Fraksi lainnya menyoroti belum optimalnya penyerapan anggaran pada semester pertama 2025.

Beri Tanggapan
Beri Tanggapan

Baca Juga : Hukum Magdeburg: Sistem Kota Abad Pertengahan yang Menjadi Pondasi Demokrasi Modern

Fraksi juga mengingatkan pentingnya transparansi dalam penggunaan anggaran, termasuk penyaluran bantuan sosial dan hibah. Pemerintah berjanji akan memperkuat sistem pengawasan internal dan digitalisasi laporan keuangan.

Sektor ekonomi kerakyatan dan UMKM juga menjadi topik penting.

Dalam forum tersebut, pemerintah juga menjawab kritik soal pengelolaan sampah dan kebersihan kota. Sekdako mengakui perlunya peningkatan sarana dan koordinasi lintas OPD agar layanan kebersihan menjadi lebih optimal.

Sekdako juga menanggapi usulan fraksi terkait pemerataan pembangunan antar-kecamatan. Ia menyatakan bahwa prinsip keadilan wilayah menjadi bagian penting dalam perencanaan anggaran perubahan.

Fraksi-fraksi turut mengangkat isu tenaga honorer, termasuk kelanjutan status dan kesejahteraan mereka. Sekdako menyampaikan bahwa hal ini masih dalam proses sinkronisasi dengan kebijakan pemerintah pusat.

Dalam kesempatan tersebut, Sekdako mengajak seluruh anggota dewan untuk terus menjalin komunikasi intensif guna menyatukan visi pembangunan Kota Dumai yang berkelanjutan dan inklusif.
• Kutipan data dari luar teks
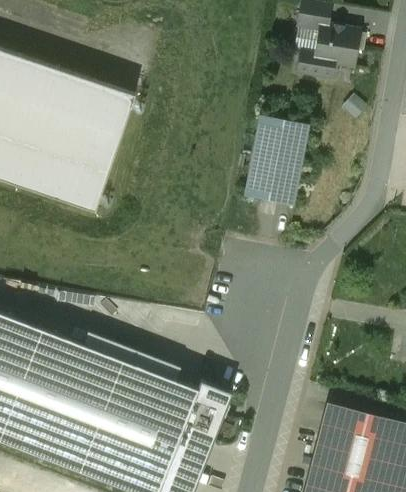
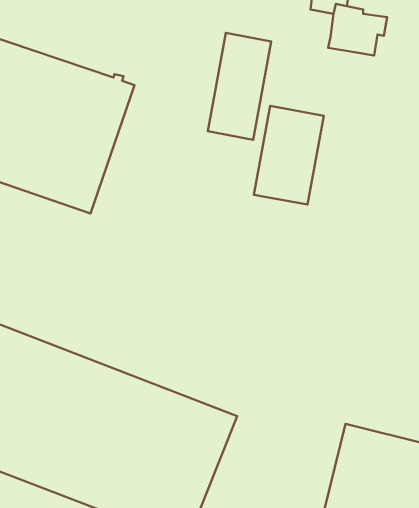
building: none -> [208,33,271,140]
building: [295,50,336,81] -> none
Sekdako menegaskan bahwa pemerintah kota akan terus bekerja keras dalam memastikan bahwa perubahan APBD 2025 benar-benar menyentuh kebutuhan riil masyarakat.

Dengan semangat transparansi, akuntabilitas, dan partisipasi, Pemko Dumai berkomitmen untuk menyusun kebijakan anggaran yang berkeadilan dan berorientasi pada kesejahteraan rakyat.